The main tradeoff is complexity. PostHog can replace several tools, but that also means teams need to manage event taxonomy, replay rules, flag request volume, pipeline volume, logs, and privacy settings. Self-hosting is available, but it adds infrastructure and scaling responsibility.

For product behavior, replay, experimentation, and feature rollouts, PostHog is a strong option. For deeper application performance monitoring, distributed tracing, infrastructure monitoring, logs, service graphs, and root-cause analysis, teams should compare or pair it with observability platforms such as CubeAPM, Datadog, New Relic, Dynatrace, Grafana, or Sentry.

Disclaimer: Pricing, packaging, features, and review counts can change over time. This review is based on publicly available PostHog pricing, documentation, GitHub, G2, and CubeAPM pricing information checked in June 2026. Buyers should verify current terms directly with each vendor before making purchasing decisions.

FAQs

1. What is PostHog?

PostHog is an open-source product analytics and developer platform. It includes product analytics, web analytics, session replay, feature flags, experiments, surveys, data warehouse, data pipelines, error tracking, logs and AI-related features.

2. How much does PostHog cost?

PostHog has a Free plan and a Pay-as-you-go plan. Free includes monthly usage allowances. Pay-as-you-go starts at $0/month and then charges based on product usage after free limits.

3. Does PostHog have a free plan?

Yes.

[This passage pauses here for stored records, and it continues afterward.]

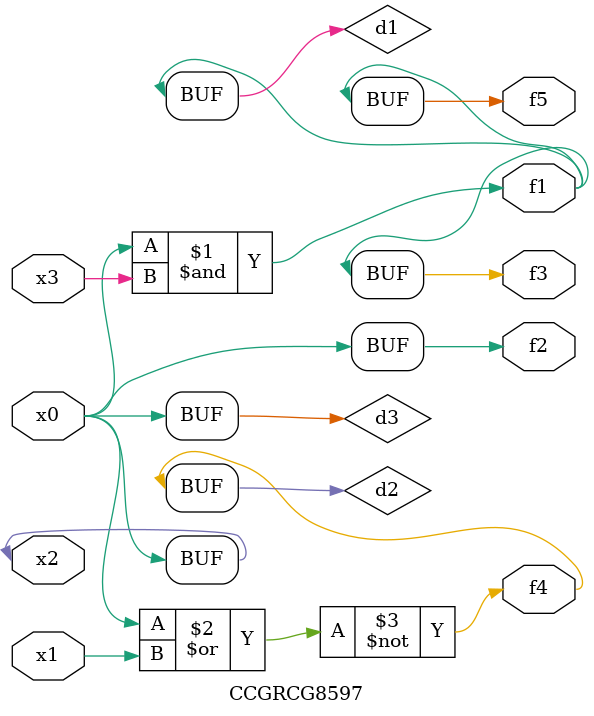
<source format=v>
module CCGRCG8597(
	input x0, x1, x2, x3,
	output f1, f2, f3, f4, f5
);

	wire d1, d2, d3;

	and (d1, x2, x3);
	nor (d2, x0, x1);
	buf (d3, x0, x2);
	assign f1 = d1;
	assign f2 = d3;
	assign f3 = d1;
	assign f4 = d2;
	assign f5 = d1;
endmodule

</source>
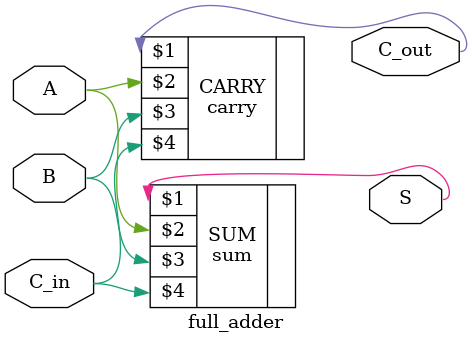
<source format=v>
`include "sum_carry.v"

module full_adder ( output S,
                    output C_out,
                    input A,
                    input B,
                    input C_in);
    sum SUM (S, A, B, C_in);
    carry CARRY (C_out, A, B, C_in);

endmodule
</source>
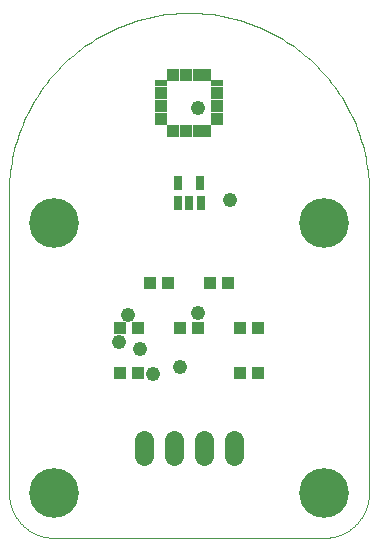
<source format=gts>
G75*
%MOIN*%
%OFA0B0*%
%FSLAX25Y25*%
%IPPOS*%
%LPD*%
%AMOC8*
5,1,8,0,0,1.08239X$1,22.5*
%
%ADD10R,0.02965X0.04737*%
%ADD11R,0.03950X0.01981*%
%ADD12R,0.01981X0.03950*%
%ADD13R,0.03950X0.03950*%
%ADD14C,0.00000*%
%ADD15C,0.06343*%
%ADD16C,0.16611*%
%ADD17C,0.04800*%
D10*
X0057981Y0113454D03*
X0061800Y0113454D03*
X0065698Y0113454D03*
X0065619Y0120028D03*
X0058178Y0120107D03*
D11*
X0052548Y0140304D03*
X0052548Y0142469D03*
X0052548Y0144635D03*
X0052548Y0146800D03*
X0052548Y0148965D03*
X0052548Y0151131D03*
X0052548Y0153296D03*
X0071052Y0153296D03*
X0071052Y0151131D03*
X0071052Y0148965D03*
X0071052Y0146800D03*
X0071052Y0144635D03*
X0071052Y0142469D03*
X0071052Y0140304D03*
D12*
X0068296Y0137548D03*
X0066131Y0137548D03*
X0063965Y0137548D03*
X0061800Y0137548D03*
X0059635Y0137548D03*
X0057469Y0137548D03*
X0055304Y0137548D03*
X0055304Y0156052D03*
X0057469Y0156052D03*
X0059635Y0156052D03*
X0061800Y0156052D03*
X0063965Y0156052D03*
X0066131Y0156052D03*
X0068296Y0156052D03*
D13*
X0068847Y0086800D03*
X0074753Y0086800D03*
X0078847Y0071800D03*
X0084753Y0071800D03*
X0084753Y0056800D03*
X0078847Y0056800D03*
X0064753Y0071800D03*
X0058847Y0071800D03*
X0054753Y0086800D03*
X0048847Y0086800D03*
X0044753Y0071800D03*
X0038847Y0071800D03*
X0038847Y0056800D03*
X0044753Y0056800D03*
D14*
X0001800Y0016800D02*
X0001800Y0116800D01*
X0001818Y0118261D01*
X0001871Y0119721D01*
X0001960Y0121180D01*
X0002084Y0122636D01*
X0002244Y0124088D01*
X0002439Y0125536D01*
X0002670Y0126979D01*
X0002935Y0128416D01*
X0003235Y0129846D01*
X0003570Y0131268D01*
X0003940Y0132682D01*
X0004344Y0134086D01*
X0004782Y0135480D01*
X0005254Y0136863D01*
X0005759Y0138234D01*
X0006298Y0139592D01*
X0006869Y0140937D01*
X0007473Y0142267D01*
X0008109Y0143583D01*
X0008777Y0144882D01*
X0009477Y0146165D01*
X0010208Y0147430D01*
X0010969Y0148678D01*
X0011760Y0149906D01*
X0012581Y0151115D01*
X0013431Y0152303D01*
X0014310Y0153470D01*
X0015217Y0154616D01*
X0016152Y0155739D01*
X0017114Y0156839D01*
X0018102Y0157915D01*
X0019116Y0158967D01*
X0020156Y0159994D01*
X0021220Y0160995D01*
X0022308Y0161971D01*
X0023420Y0162919D01*
X0024554Y0163840D01*
X0025711Y0164733D01*
X0026888Y0165597D01*
X0028087Y0166433D01*
X0029306Y0167239D01*
X0030544Y0168016D01*
X0031800Y0168762D01*
X0033074Y0169477D01*
X0034365Y0170161D01*
X0035673Y0170813D01*
X0036996Y0171433D01*
X0038334Y0172021D01*
X0039685Y0172576D01*
X0041050Y0173098D01*
X0042427Y0173586D01*
X0043816Y0174041D01*
X0045215Y0174462D01*
X0046624Y0174849D01*
X0048042Y0175201D01*
X0049468Y0175519D01*
X0050902Y0175802D01*
X0052342Y0176050D01*
X0053787Y0176263D01*
X0055238Y0176440D01*
X0056692Y0176582D01*
X0058149Y0176689D01*
X0059609Y0176760D01*
X0061069Y0176796D01*
X0062531Y0176796D01*
X0063991Y0176760D01*
X0065451Y0176689D01*
X0066908Y0176582D01*
X0068362Y0176440D01*
X0069813Y0176263D01*
X0071258Y0176050D01*
X0072698Y0175802D01*
X0074132Y0175519D01*
X0075558Y0175201D01*
X0076976Y0174849D01*
X0078385Y0174462D01*
X0079784Y0174041D01*
X0081173Y0173586D01*
X0082550Y0173098D01*
X0083915Y0172576D01*
X0085266Y0172021D01*
X0086604Y0171433D01*
X0087927Y0170813D01*
X0089235Y0170161D01*
X0090526Y0169477D01*
X0091800Y0168762D01*
X0093056Y0168016D01*
X0094294Y0167239D01*
X0095513Y0166433D01*
X0096712Y0165597D01*
X0097889Y0164733D01*
X0099046Y0163840D01*
X0100180Y0162919D01*
X0101292Y0161971D01*
X0102380Y0160995D01*
X0103444Y0159994D01*
X0104484Y0158967D01*
X0105498Y0157915D01*
X0106486Y0156839D01*
X0107448Y0155739D01*
X0108383Y0154616D01*
X0109290Y0153470D01*
X0110169Y0152303D01*
X0111019Y0151115D01*
X0111840Y0149906D01*
X0112631Y0148678D01*
X0113392Y0147430D01*
X0114123Y0146165D01*
X0114823Y0144882D01*
X0115491Y0143583D01*
X0116127Y0142267D01*
X0116731Y0140937D01*
X0117302Y0139592D01*
X0117841Y0138234D01*
X0118346Y0136863D01*
X0118818Y0135480D01*
X0119256Y0134086D01*
X0119660Y0132682D01*
X0120030Y0131268D01*
X0120365Y0129846D01*
X0120665Y0128416D01*
X0120930Y0126979D01*
X0121161Y0125536D01*
X0121356Y0124088D01*
X0121516Y0122636D01*
X0121640Y0121180D01*
X0121729Y0119721D01*
X0121782Y0118261D01*
X0121800Y0116800D01*
X0121800Y0016800D01*
X0121796Y0016438D01*
X0121782Y0016075D01*
X0121761Y0015713D01*
X0121730Y0015352D01*
X0121691Y0014992D01*
X0121643Y0014633D01*
X0121586Y0014275D01*
X0121521Y0013918D01*
X0121447Y0013563D01*
X0121364Y0013210D01*
X0121273Y0012859D01*
X0121174Y0012511D01*
X0121066Y0012165D01*
X0120950Y0011821D01*
X0120825Y0011481D01*
X0120693Y0011144D01*
X0120552Y0010810D01*
X0120403Y0010479D01*
X0120246Y0010152D01*
X0120082Y0009829D01*
X0119910Y0009510D01*
X0119730Y0009196D01*
X0119542Y0008885D01*
X0119347Y0008580D01*
X0119145Y0008279D01*
X0118935Y0007983D01*
X0118719Y0007693D01*
X0118495Y0007407D01*
X0118265Y0007127D01*
X0118028Y0006853D01*
X0117784Y0006585D01*
X0117534Y0006322D01*
X0117278Y0006066D01*
X0117015Y0005816D01*
X0116747Y0005572D01*
X0116473Y0005335D01*
X0116193Y0005105D01*
X0115907Y0004881D01*
X0115617Y0004665D01*
X0115321Y0004455D01*
X0115020Y0004253D01*
X0114715Y0004058D01*
X0114404Y0003870D01*
X0114090Y0003690D01*
X0113771Y0003518D01*
X0113448Y0003354D01*
X0113121Y0003197D01*
X0112790Y0003048D01*
X0112456Y0002907D01*
X0112119Y0002775D01*
X0111779Y0002650D01*
X0111435Y0002534D01*
X0111089Y0002426D01*
X0110741Y0002327D01*
X0110390Y0002236D01*
X0110037Y0002153D01*
X0109682Y0002079D01*
X0109325Y0002014D01*
X0108967Y0001957D01*
X0108608Y0001909D01*
X0108248Y0001870D01*
X0107887Y0001839D01*
X0107525Y0001818D01*
X0107162Y0001804D01*
X0106800Y0001800D01*
X0016800Y0001800D01*
X0016438Y0001804D01*
X0016075Y0001818D01*
X0015713Y0001839D01*
X0015352Y0001870D01*
X0014992Y0001909D01*
X0014633Y0001957D01*
X0014275Y0002014D01*
X0013918Y0002079D01*
X0013563Y0002153D01*
X0013210Y0002236D01*
X0012859Y0002327D01*
X0012511Y0002426D01*
X0012165Y0002534D01*
X0011821Y0002650D01*
X0011481Y0002775D01*
X0011144Y0002907D01*
X0010810Y0003048D01*
X0010479Y0003197D01*
X0010152Y0003354D01*
X0009829Y0003518D01*
X0009510Y0003690D01*
X0009196Y0003870D01*
X0008885Y0004058D01*
X0008580Y0004253D01*
X0008279Y0004455D01*
X0007983Y0004665D01*
X0007693Y0004881D01*
X0007407Y0005105D01*
X0007127Y0005335D01*
X0006853Y0005572D01*
X0006585Y0005816D01*
X0006322Y0006066D01*
X0006066Y0006322D01*
X0005816Y0006585D01*
X0005572Y0006853D01*
X0005335Y0007127D01*
X0005105Y0007407D01*
X0004881Y0007693D01*
X0004665Y0007983D01*
X0004455Y0008279D01*
X0004253Y0008580D01*
X0004058Y0008885D01*
X0003870Y0009196D01*
X0003690Y0009510D01*
X0003518Y0009829D01*
X0003354Y0010152D01*
X0003197Y0010479D01*
X0003048Y0010810D01*
X0002907Y0011144D01*
X0002775Y0011481D01*
X0002650Y0011821D01*
X0002534Y0012165D01*
X0002426Y0012511D01*
X0002327Y0012859D01*
X0002236Y0013210D01*
X0002153Y0013563D01*
X0002079Y0013918D01*
X0002014Y0014275D01*
X0001957Y0014633D01*
X0001909Y0014992D01*
X0001870Y0015352D01*
X0001839Y0015713D01*
X0001818Y0016075D01*
X0001804Y0016438D01*
X0001800Y0016800D01*
D15*
X0046800Y0029028D02*
X0046800Y0034572D01*
X0056800Y0034572D02*
X0056800Y0029028D01*
X0066800Y0029028D02*
X0066800Y0034572D01*
X0076800Y0034572D02*
X0076800Y0029028D01*
D16*
X0106800Y0016800D03*
X0106800Y0106800D03*
X0016800Y0106800D03*
X0016800Y0016800D03*
D17*
X0049800Y0056550D03*
X0045300Y0064800D03*
X0038550Y0067050D03*
X0041550Y0076050D03*
X0058800Y0058800D03*
X0064800Y0076800D03*
X0075300Y0114300D03*
X0064800Y0145050D03*
M02*

</source>
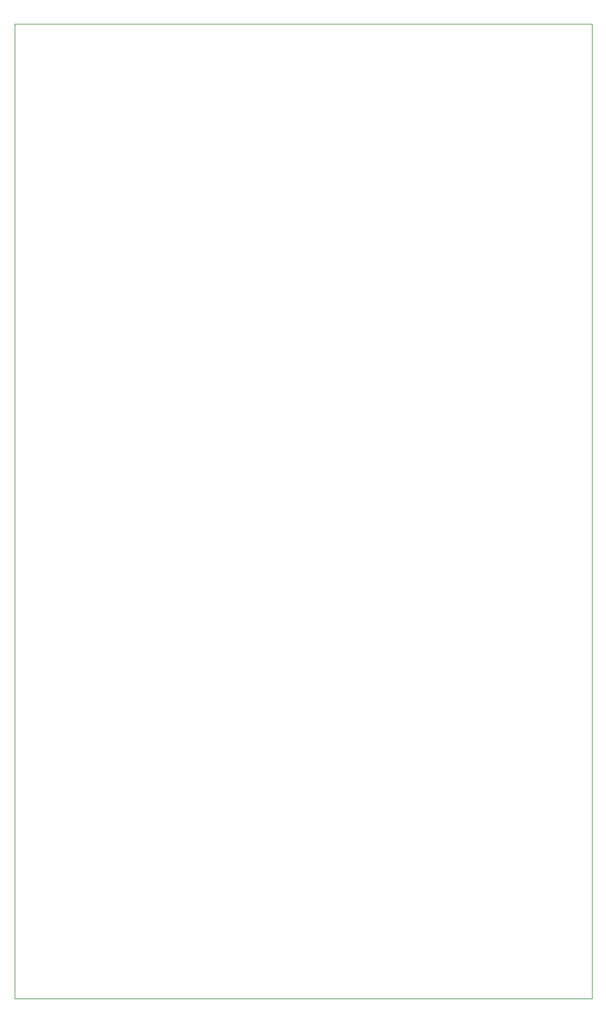
<source format=gbr>
G04*
G04 #@! TF.GenerationSoftware,Altium Limited,Altium Designer,24.4.1 (13)*
G04*
G04 Layer_Color=0*
%FSLAX25Y25*%
%MOIN*%
G70*
G04*
G04 #@! TF.SameCoordinates,58F61C8A-C965-4830-B12A-95CD484E7F12*
G04*
G04*
G04 #@! TF.FilePolarity,Positive*
G04*
G01*
G75*
%ADD89C,0.00100*%
D89*
X315000D01*
X314961Y197831D01*
Y265448D01*
X315000Y531496D01*
X0D01*
Y0D01*
M02*

</source>
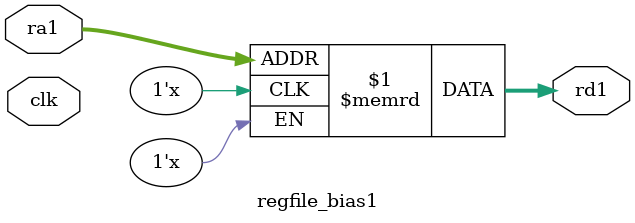
<source format=sv>
module regfile_bias1(input  logic        clk,
                input  logic [7:0] ra1,
                output logic [15:0] rd1);

    // one port register file
    // read one port combinationally
    //ra1 is the address that we want to read
    //rd1 is the data from memory that we get

    logic [15:0] rf[14:0];
    // rf is register file, 15:0 is data size and 14:0 is file length

   assign rd1 = rf[ra1];

endmodule // regfile

</source>
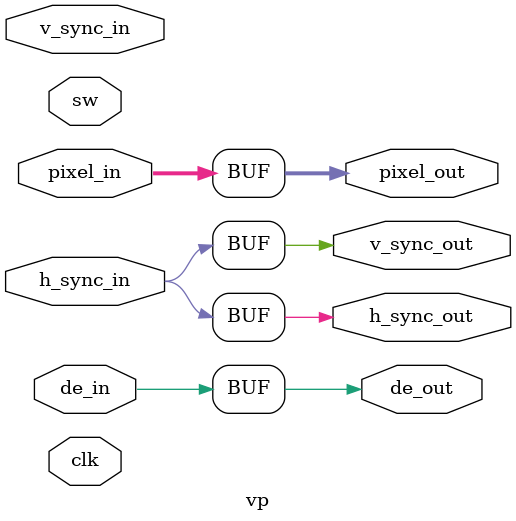
<source format=v>
`timescale 1ns / 1ps


module vp(
    input clk,
    input de_in,
    input h_sync_in,
    input v_sync_in,
    input [23:0] pixel_in,
    input [2:0] sw,
    output de_out,
    output h_sync_out,
    output v_sync_out,
    output [23:0] pixel_out
    );
    
    assign de_out=de_in;
    assign h_sync_out=h_sync_in;
    assign v_sync_out=h_sync_in;
    assign pixel_out=pixel_in;
    
endmodule

</source>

PostHog’s Free plan requires no credit card and includes free usage across analytics, replay, feature flags, surveys, error tracking, data warehouse, logs and more.

4. What is included in PostHog’s free tier?

The free tier includes 1 million analytics events, 5,000 session recordings, 1 million feature flag requests, 100,000 exceptions, 1,500 survey responses, 1 million warehouse rows, 50 GB logs and other monthly allowances.

5. How is PostHog product analytics priced?

Product analytics is billed by captured event volume after the free tier. The first 1 million events are free, then paid tiers begin at $0.0000500 per event.

6. How is PostHog session replay priced?

Web session replay includes 5,000 free recordings per month, then starts at $0.0050 per recording. Mobile replay includes 2,500 free recordings, then starts at $0.0100 per mobile recording.

7. How are PostHog feature flags priced?

Feature flags include 1 million free requests per month. Paid usage starts at $0.000100 per request and decreases at higher volumes.

8. Is PostHog open source?

Yes. PostHog is open source. Its GitHub page says the platform is an all-in-one open-source platform for building successful products.

9. Is PostHog good for startups?

Yes. PostHog is often a strong fit for startups because the free tier is broad, setup is developer-friendly and many product tools are included in one platform.

10. Is PostHog good for enterprises?

PostHog can work for enterprises, especially technical teams that need product analytics, experiments, flags and data control. Enterprises should evaluate platform packages, governance, privacy, support, security and expected usage volume.

11. What are the main PostHog alternatives?

Common alternatives include Amplitude, Mixpanel, Heap, Hotjar, FullStory, LaunchDarkly, Pendo, Sentry, LogRocket, Google Analytics and CubeAPM depending on the use case.

12. How does PostHog compare with CubeAPM?

PostHog is mainly for product analytics, feature flags, experiments and user behavior. CubeAPM is mainly for full-stack observability, including APM, distributed tracing, logs, infrastructure monitoring, RUM, synthetics, error tracking and service health. They can be complementary rather than direct substitutes.